[RussEurope-en-Exil] L’économie Post-Keynésienne : Positionnements, par Jacques Sapir

(Ce texte est la première partie d’une recension plus globale de l’ouvrage)
L’ouvrage collectif consacré à l’économie postkeynésienne, publié sous la direction de mes confrères Virginie Monvoisin, Eric Berr et Jean-François Ponsot est un livre important[1]. Il fera date. Ce que l’on appelle l’économie postkeynésienne recouvre un large courant d’idées, des économistes venant d’horizons très divers (certains du marxisme, d’autres marqués par divers auteurs, de Kalecki à Kaldor, de Shackle à Schumpeter) et qui tous se donnent pour objectifs d’approfondir la pensée de Keynes, de la retirer de la gangue néoclassiques dans laquelle l’ont enfermé Hicks et Hansen. Cette idée de retrouver ce que la pensée keynésienne pouvait avoir de radical, mais aussi actuelle, a été le moteur de ce courant.
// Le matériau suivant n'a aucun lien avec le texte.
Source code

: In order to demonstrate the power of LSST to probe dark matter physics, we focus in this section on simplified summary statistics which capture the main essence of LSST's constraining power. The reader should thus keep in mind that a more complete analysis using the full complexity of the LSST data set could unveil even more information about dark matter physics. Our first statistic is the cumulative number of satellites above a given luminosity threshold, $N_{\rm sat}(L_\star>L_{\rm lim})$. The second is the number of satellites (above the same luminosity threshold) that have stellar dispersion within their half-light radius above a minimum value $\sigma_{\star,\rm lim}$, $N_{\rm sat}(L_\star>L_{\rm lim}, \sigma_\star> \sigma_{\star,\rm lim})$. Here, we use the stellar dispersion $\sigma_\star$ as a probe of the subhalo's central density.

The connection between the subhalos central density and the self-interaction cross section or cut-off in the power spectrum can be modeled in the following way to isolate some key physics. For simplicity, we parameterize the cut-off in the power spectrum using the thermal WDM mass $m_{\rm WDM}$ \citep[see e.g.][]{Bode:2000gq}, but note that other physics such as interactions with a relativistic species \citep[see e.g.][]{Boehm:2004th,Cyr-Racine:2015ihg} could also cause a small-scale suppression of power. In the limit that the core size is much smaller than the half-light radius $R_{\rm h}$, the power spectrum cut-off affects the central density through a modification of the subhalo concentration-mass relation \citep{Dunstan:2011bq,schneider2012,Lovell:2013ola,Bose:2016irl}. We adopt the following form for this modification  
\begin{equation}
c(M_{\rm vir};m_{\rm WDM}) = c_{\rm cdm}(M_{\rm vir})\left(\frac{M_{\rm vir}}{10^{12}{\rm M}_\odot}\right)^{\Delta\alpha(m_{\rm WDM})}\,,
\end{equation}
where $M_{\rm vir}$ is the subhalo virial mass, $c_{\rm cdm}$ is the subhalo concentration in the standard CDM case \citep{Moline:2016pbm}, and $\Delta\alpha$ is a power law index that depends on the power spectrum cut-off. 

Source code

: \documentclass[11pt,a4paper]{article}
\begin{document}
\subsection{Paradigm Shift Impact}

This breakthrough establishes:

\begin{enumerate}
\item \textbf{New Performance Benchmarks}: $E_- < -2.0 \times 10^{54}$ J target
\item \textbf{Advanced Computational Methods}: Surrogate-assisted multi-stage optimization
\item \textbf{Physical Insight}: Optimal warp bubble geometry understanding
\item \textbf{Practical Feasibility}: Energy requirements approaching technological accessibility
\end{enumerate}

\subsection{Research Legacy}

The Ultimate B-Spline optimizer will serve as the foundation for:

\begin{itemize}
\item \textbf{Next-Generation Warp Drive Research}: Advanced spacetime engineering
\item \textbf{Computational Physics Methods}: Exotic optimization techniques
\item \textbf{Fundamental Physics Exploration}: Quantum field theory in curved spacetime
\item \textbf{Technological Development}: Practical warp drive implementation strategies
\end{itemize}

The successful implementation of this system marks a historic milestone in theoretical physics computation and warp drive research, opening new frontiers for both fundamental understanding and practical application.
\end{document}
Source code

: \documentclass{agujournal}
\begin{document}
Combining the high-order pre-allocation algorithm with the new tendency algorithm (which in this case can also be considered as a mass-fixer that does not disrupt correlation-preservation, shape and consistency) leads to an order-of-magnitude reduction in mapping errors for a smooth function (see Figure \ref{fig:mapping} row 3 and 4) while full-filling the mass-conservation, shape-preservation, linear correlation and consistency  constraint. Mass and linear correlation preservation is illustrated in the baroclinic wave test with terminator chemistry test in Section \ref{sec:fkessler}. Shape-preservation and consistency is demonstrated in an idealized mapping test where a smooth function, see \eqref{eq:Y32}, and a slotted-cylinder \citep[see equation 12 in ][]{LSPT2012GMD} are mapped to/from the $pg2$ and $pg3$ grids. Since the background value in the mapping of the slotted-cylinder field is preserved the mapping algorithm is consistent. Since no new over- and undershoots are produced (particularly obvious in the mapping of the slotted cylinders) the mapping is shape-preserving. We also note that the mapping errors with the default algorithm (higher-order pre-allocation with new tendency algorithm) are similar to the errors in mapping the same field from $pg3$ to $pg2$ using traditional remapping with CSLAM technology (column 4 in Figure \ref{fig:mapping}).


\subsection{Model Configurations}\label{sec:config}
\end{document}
Ce courant est né simultanément en Grande-Bretagne, où des membres de l’équipe de Keynes ont cherché à prolonger son œuvre et à lutter contre la récupération par l’économie dominante, et en particulier la grande Joan Robinson qualifiée par Pasinetti dans sa notice pour le New Palgrave Dictionary of Economics[2] de « plus connue récipiendaire du prix Nobel à ne jamais l’avoir obtenu »[3], ainsi qu’aux Etats-Unis, à travers les travaux d’Hyman Minsky et de Paul Davidson et Sidney Weintraub[4]. La réception des travaux de ce courant dans la communauté scientifique française a été longtemps discrète. Une raison évidente a été le discrédit des idées de la « synthèse » entre Keynes et les néoclassiques à partir du début des années 1970. Ce discrédit n’aurait dû toucher que cette synthèse. Mais, elle affecta la forme d’un discrédit général des idées de Keynes. Une seconde raison a certainement été la prégnance du marxisme, et souvent d’une interprétation très sectaire et dogmatique du marxisme issue du Parti communiste, dans les courants qui auraient dû être sensible au courant post-keynésien. Une troisième raison, qui découle – en réaction – de la deuxième, est qu’en France se développait un courant original dont les axes de recherches recoupaient en partie ceux du courant post-keynésien, on veut parler ici de l’Ecole française de la Régulation et plus spécifiquement des thèses développées dans le courant des années 1970 par des chercheurs du CEPREMAP[5]. Bien sûr, il y eut toujours des chercheurs en France pour s’intéresser à ce courant. Ces chercheurs ont maintenu vivant l’intérêt pour le courant post-keynésien. Mais, ce n’est que relativement récemment que ce courant a acquis une réputation certaine en France. L’impact de la crise de 2007-2008 a beaucoup joué. Rappelons que cette crise fut qualifiée par des revues américaines de « moment Minsky »[6]. Plus généralement, cette crise a provoqué un regain d’intérêt notable pour Keynes, et en général pour le courant post-keynésien, ou pourrait-on dire le canal authentique de la pensée keynésienne. Ce livre vient à point, à la fois parce qu’il fait un bilan des apports de ce courant, parce qu’il tente de le situer au sein de la galaxie des économistes hétérodoxe, mais aussi parce qu’il permettra à de jeunes économistes de se familiariser avec des penseurs dont l’influence se fait sentir sur de multiples terrains.
C’est donc dans ce contexte qu’il faut situer ce livre. On peut, et l’on doit, espérer qu’il contribue à la réception des idées postkeynésienne dans la communauté des économistes français. C’est d’ailleurs son ambition.